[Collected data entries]
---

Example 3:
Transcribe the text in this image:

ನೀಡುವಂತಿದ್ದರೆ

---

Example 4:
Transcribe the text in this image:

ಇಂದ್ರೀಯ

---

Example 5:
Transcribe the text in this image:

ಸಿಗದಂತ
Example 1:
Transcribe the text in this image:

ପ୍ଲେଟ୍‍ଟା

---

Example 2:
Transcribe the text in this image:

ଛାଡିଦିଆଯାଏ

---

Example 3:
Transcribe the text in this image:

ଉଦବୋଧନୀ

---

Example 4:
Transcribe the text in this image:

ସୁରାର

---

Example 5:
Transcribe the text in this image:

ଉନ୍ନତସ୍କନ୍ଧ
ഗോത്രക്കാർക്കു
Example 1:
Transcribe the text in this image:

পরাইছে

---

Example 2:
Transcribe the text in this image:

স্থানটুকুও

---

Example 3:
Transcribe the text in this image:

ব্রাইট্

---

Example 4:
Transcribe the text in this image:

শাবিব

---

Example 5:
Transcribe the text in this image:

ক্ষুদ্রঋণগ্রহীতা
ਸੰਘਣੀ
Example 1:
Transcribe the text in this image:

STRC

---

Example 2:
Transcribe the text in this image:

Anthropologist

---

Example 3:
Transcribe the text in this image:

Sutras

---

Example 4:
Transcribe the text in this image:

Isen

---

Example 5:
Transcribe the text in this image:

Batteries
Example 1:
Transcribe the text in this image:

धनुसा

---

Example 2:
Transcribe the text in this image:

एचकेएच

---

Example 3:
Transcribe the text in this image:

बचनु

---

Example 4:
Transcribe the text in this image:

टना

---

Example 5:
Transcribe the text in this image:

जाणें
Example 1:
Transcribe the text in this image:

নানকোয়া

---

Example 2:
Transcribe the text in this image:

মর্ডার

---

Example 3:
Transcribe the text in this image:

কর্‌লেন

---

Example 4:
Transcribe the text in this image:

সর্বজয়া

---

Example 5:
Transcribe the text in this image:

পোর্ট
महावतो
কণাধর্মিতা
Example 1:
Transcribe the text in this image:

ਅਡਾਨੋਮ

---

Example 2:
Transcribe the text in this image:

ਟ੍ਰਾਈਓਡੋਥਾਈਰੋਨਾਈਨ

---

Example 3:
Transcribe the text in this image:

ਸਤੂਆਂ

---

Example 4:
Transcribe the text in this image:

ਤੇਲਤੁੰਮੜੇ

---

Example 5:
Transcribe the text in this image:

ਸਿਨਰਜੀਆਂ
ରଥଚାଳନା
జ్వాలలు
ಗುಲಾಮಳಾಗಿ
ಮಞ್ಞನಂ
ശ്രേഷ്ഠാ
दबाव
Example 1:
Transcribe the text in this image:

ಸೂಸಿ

## [WHAT TO DO]
Output the entries above exactly, please, with nothing dropped.

## [RESULT OF THIS EXERCISE]
---

Example 3:
Transcribe the text in this image:

ನೀಡುವಂತಿದ್ದರೆ

---

Example 4:
Transcribe the text in this image:

ಇಂದ್ರೀಯ

---

Example 5:
Transcribe the text in this image:

ಸಿಗದಂತ
Example 1:
Transcribe the text in this image:

ପ୍ଲେଟ୍‍ଟା

---

Example 2:
Transcribe the text in this image:

ଛାଡିଦିଆଯାଏ

---

Example 3:
Transcribe the text in this image:

ଉଦବୋଧନୀ

---

Example 4:
Transcribe the text in this image:

ସୁରାର

---

Example 5:
Transcribe the text in this image:

ଉନ୍ନତସ୍କନ୍ଧ
ഗോത്രക്കാർക്കു
Example 1:
Transcribe the text in this image:

পরাইছে

---

Example 2:
Transcribe the text in this image:

স্থানটুকুও

---

Example 3:
Transcribe the text in this image:

ব্রাইট্

---

Example 4:
Transcribe the text in this image:

শাবিব

---

Example 5:
Transcribe the text in this image:

ক্ষুদ্রঋণগ্রহীতা
ਸੰਘਣੀ
Example 1:
Transcribe the text in this image:

STRC

---

Example 2:
Transcribe the text in this image:

Anthropologist

---

Example 3:
Transcribe the text in this image:

Sutras

---

Example 4:
Transcribe the text in this image:

Isen

---

Example 5:
Transcribe the text in this image:

Batteries
Example 1:
Transcribe the text in this image:

धनुसा

---

Example 2:
Transcribe the text in this image:

एचकेएच

---

Example 3:
Transcribe the text in this image:

बचनु

---

Example 4:
Transcribe the text in this image:

टना

---

Example 5:
Transcribe the text in this image:

जाणें
Example 1:
Transcribe the text in this image:

নানকোয়া

---

Example 2:
Transcribe the text in this image:

মর্ডার

---

Example 3:
Transcribe the text in this image:

কর্‌লেন

---

Example 4:
Transcribe the text in this image:

সর্বজয়া

---

Example 5:
Transcribe the text in this image:

পোর্ট
महावतो
কণাধর্মিতা
Example 1:
Transcribe the text in this image:

ਅਡਾਨੋਮ

---

Example 2:
Transcribe the text in this image:

ਟ੍ਰਾਈਓਡੋਥਾਈਰੋਨਾਈਨ

---

Example 3:
Transcribe the text in this image:

ਸਤੂਆਂ

---

Example 4:
Transcribe the text in this image:

ਤੇਲਤੁੰਮੜੇ

---

Example 5:
Transcribe the text in this image:

ਸਿਨਰਜੀਆਂ
ରଥଚାଳନା
జ్వాలలు
ಗುಲಾಮಳಾಗಿ
ಮಞ್ಞನಂ
ശ്രേഷ്ഠാ
दबाव
Example 1:
Transcribe the text in this image:

ಸೂಸಿ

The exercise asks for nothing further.